Hoje mesmo, chegando ao aeroporto Santos Dumont para voltar a São Paulo, uma mulher me parou para expressar que eu e Gloria Maria éramos sua maior inspiração. De novo.
Eu já tinha ouvido esse louvor ultrageneroso incontáveis vezes, mas desde sua triste despedida no último 2 de fevereiro eles se intensificaram. Consequentemente ampliando sua escassez, mas sobretudo renovando uma vontadezinha que você conhece muito…
Quando as pessoas me procuram para falar dessa inspiração que eu e Gloria somos, elas estão falando das viagens. E zero poderia me deixar mais orgulhoso.
Uma vez que trabalhamos juntos no “Fantástico”, sobretudo na primeira dez deste século, e uma vez que tínhamos a mesma paixão, viajar, essa associação no imaginário dos telespectadores era inevitável. Mas nossa conexão ia muito além dos passaportes.
Evidente que sempre brincávamos com a disputa sobre quem tinha divulgado mais lugares no mundo. De face quero expressar que Gloria é a campeã absoluta, mesmo falando do supino dos meus 114 países visitados. Mas essa não é toda a história.
O número correto de viagens que ela fez variou de obituário em obituário que li, mas é evidente que ultrapassa 150. Não, ela não tinha chegado a saber todas as 193 nações reconhecidas atualmente pela ONU —quando eu queria “tirá-la do sério”, eu perguntava, brincando: “Mas a Tuvalu, Gloria… você já foi?”.
Esse micropaís que visitei em 2003 estava fora da lista dela, disso eu tinha certeza. Mesmo assim, ela me respondia desafiadora: “Eu tenho quase certeza de que sim”. Tudo terminava em risadas.
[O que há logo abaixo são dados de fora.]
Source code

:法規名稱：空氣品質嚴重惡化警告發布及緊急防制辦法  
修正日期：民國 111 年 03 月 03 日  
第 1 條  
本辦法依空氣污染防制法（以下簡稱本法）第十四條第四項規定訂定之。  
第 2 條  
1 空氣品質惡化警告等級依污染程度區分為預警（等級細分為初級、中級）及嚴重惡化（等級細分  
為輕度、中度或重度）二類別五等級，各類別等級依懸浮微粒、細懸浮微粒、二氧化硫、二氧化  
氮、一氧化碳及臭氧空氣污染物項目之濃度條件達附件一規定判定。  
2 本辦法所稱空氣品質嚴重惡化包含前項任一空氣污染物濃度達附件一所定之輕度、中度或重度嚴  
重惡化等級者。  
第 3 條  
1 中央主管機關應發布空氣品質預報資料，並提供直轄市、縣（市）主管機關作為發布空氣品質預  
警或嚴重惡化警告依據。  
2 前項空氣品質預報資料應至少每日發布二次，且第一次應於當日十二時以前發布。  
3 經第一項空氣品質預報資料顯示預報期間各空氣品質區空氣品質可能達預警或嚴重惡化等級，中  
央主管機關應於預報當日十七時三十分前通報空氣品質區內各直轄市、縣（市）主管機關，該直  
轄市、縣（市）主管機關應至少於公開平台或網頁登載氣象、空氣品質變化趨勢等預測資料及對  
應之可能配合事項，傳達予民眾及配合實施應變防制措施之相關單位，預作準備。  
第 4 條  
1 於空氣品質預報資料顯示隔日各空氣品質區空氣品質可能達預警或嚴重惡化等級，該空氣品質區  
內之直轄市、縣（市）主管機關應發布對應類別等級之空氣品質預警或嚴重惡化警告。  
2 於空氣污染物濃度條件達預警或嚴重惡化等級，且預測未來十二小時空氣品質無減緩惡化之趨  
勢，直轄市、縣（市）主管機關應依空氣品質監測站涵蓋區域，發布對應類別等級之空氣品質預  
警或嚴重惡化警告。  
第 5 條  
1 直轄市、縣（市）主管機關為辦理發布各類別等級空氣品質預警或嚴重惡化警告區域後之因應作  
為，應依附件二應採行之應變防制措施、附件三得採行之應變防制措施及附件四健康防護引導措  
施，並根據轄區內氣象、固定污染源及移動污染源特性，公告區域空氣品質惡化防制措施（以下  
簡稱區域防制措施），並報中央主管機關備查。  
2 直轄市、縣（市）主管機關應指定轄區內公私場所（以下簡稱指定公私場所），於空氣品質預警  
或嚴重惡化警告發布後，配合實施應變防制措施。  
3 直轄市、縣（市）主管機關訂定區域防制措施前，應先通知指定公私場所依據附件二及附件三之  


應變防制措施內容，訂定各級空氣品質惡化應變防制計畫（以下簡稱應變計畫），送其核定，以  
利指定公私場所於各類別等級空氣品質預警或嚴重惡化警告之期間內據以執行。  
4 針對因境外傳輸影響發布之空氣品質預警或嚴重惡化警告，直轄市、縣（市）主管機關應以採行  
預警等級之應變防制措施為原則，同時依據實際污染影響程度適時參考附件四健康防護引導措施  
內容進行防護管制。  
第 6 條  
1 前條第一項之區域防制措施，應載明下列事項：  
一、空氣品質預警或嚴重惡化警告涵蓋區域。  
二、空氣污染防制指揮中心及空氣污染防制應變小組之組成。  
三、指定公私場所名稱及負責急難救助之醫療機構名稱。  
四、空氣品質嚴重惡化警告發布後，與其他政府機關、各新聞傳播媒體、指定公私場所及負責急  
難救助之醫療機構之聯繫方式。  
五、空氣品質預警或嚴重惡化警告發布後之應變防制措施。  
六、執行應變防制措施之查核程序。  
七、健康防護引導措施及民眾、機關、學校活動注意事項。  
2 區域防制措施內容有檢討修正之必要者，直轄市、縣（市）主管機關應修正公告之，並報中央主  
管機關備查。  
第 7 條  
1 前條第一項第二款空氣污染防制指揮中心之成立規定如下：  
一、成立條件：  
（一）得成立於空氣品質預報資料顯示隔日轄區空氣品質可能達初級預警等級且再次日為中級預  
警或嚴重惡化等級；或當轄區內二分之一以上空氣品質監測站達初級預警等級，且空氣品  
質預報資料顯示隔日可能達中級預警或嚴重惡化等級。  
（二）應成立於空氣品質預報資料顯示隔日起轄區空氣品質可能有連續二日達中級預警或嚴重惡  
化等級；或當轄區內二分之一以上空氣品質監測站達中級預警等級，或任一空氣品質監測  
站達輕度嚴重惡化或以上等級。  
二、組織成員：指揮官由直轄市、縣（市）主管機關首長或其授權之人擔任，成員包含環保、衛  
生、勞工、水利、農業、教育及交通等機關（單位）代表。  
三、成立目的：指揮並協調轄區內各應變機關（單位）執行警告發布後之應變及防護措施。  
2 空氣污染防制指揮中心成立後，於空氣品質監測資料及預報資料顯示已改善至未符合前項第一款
Gloria, tanto quanto acompanhei, também não conhecia outros cantos pouco visitados deste nosso planeta: Tonga (aonde fui em 1999), Bangladesh (2010), São Tomé e Príncipe (1998). Mas a lista de lugares incríveis onde ela tinha pisado e eu não é muito mais longa.
Nigéria, Irã, Rússia, Jamaica… Em cada graduação, Gloria emprestava seu carisma e oferecia aos telespectadores não exclusivamente um cartão-postal, mas uma experiência. Eu já era viajante por conta própria antes de entrar para a TV Mundo. Mas não posso negar que a maneira uma vez que ela conduzia suas reportagens abriu caminhos para que eu criasse meu estilo de reportar.
E muitas vezes até também ela me inspirava. Por exemplo, eu nunca tinha ido à Tailândia antes de ela fazer uma série coloridíssima sobre esse país para o “Fantástico”. E mesmo a Índia, que eu conheço tão muito, pelas matérias de Gloria parecia para mim um outro país.
Fosse vestindo saris luxuosíssimos, numa pesca ritual em Lagos, fugindo de um urso no Canadá ou passando perrengue na Transiberiana, Gloria era a dona do pedaço onde chegava.
E, fora a amizade, é disso que sinto mais falta com sua morte: seu jeito de ir por aí. Um bom conforto é saber que ela plantou essa semente. Já viu o Instagram da Nataly Gabrielly, @viajesemlimites? Pois…
Ela é uma jovem de 27 anos, da zona leste de São Paulo, que está dando sua volta ao mundo. Quer ser a primeira mulher negra brasileira a saber todos os países. E adivinhação quem é a inspiração dela?
Escrevi cá na própria Folha, quando Gloria morreu, que eu tinha perdido uma rival. Mas acho que faltou esclarecer que nossa disputa não era por carimbos no passaporte.
Era para ver quem tinha mais lazeira de mundo. Porque a coisa mais preciosa que você pode levar numa viagem é a sua curiosidade. E isso Gloria Maria tinha de sobra.
Por isso dou cá minha vocábulo: a cada novo país que chegar, eu sempre vou lembrar dessa minha “concorrente” com um carinho enorme. Oxalá eu possa fazer isso 79 vezes até o término da minha vida!